Philadelphian Bradley Cooper is nominated for Best Actor for his role as bisexual composer and conductor Leonard Bernstein in “Maestro,” which he also produced and directed. “Maestro” is also nominated for Best Picture. Cooper worked on the film for several years and learned how to conduct for the film as well.

Sterling K. Brown is nominated for Best Supporting Actor in “American Fiction,” in which he plays Clifford “Cliff” Ellison, a recently divorced gay man. Brown has previously won three Primetime Emmy Awards and a Golden Globe Award.

Billie Eilish, nominated for Best Original Song for “What Was I Made For,” recently came out as queer. 

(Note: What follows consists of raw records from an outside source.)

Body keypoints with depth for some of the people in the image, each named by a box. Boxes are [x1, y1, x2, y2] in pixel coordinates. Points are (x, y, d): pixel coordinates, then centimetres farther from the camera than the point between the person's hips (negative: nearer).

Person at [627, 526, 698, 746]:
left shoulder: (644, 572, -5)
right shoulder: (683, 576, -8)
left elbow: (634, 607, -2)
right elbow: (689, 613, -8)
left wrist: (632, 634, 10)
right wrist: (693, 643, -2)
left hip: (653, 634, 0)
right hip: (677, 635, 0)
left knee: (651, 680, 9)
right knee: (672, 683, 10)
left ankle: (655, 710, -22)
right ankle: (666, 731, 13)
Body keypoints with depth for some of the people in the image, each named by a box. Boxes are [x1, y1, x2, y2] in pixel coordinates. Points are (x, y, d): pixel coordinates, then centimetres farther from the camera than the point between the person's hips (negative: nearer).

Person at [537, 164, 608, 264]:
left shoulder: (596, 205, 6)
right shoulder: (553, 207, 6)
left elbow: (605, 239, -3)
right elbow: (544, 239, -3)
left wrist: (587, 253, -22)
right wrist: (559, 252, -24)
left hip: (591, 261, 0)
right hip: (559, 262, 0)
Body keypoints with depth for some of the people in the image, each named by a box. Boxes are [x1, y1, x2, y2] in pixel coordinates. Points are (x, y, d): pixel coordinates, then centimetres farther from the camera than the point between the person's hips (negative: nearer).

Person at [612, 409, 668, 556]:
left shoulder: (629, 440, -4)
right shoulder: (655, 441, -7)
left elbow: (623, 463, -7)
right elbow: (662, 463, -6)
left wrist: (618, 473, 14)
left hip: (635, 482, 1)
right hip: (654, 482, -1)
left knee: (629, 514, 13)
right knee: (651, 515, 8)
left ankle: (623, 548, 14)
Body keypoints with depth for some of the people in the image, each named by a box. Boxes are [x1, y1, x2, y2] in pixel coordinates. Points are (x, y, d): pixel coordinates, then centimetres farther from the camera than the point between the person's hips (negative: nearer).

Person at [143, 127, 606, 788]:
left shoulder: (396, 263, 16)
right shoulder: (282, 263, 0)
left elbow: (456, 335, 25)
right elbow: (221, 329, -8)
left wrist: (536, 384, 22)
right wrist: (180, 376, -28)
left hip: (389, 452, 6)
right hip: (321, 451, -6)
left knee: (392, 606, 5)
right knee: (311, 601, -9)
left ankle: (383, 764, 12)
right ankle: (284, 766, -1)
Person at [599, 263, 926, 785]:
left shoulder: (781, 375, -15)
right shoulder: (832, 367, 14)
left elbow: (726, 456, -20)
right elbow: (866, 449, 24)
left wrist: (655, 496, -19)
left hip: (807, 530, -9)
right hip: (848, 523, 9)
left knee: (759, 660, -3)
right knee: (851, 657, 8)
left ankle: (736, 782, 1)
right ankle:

“Nimona,” an LGBTQ+-inclusive animated film based on the graphic novel on the same name, is nominated for Best Animated Feature Film. The film stars LGBTQ+ actors Eugene Lee Yang, Chloë Grace Moretz and RuPaul Charles.

“The ABCs of Book Banning,” which follows the banning of LGBTQ+ books in schools, has been nominated for Best Documentary Short Film. The film looks at restricted, challenged and banned books in American schools. The film shows kids giving their thoughts after reading some of the books banned as inappropriate for them.

“When we finished the film in August of ’23, there were approximately 2,000 banned books in 38 states. Currently, there are 6,000 banned books in 41 states. So this is moving swiftly,” co-director Trish Adlesic told ABC New York. Among the books are one by poet and activist Amanda Gorman, the anti-war novel, “Slaughterhouse Five,” “The Hobbit,” “The Handmaid’s Tale,” the Pulitzer Prize-winning post-civil war novel, “Beloved,” by Toni Morrison and books about Martin Luther King Jr. and Rosa Parks.

One child in the film says, “Do you feel like Rosa Parks is a bad person? Do you feel like her legacy — people should not know about her legacy? Why do you choose to do this? I’m just curious.”

First-time director and screenwriter Celine Song made history as the first Asian woman nominated for Best Original Screenplay for “Past Lives.” There are two other women in that category: Justine Triet for “Anatomy of a Fall” and Samy Burch for “May December.” Adapted screenplay has only one nominated woman — Greta Gerwig from “Barbie” (along with Noah Baumbach).

And there is only one woman director nominated — Triet for “Anatomy of a Fall,” which features a main bisexual character. Gerwig was not nominated for “Barbie,” the biggest box office hit of 2023 and the first film directed by a woman to make over a billion dollars.

“Oppenheimer” is the top-nominated film of the year, with 13 total nominations. “Poor Things” has 11, “Killers of the Flower Moon” has 10, “Barbie” has eight and “Maestro” has seven.

The 96th Academy Awards, hosted by Jimmy Kimmel, will air on ABC at 7 p.m. EST on March 10. Prior to the awards show, a pre-show will take place at 6:30 p.m. EST.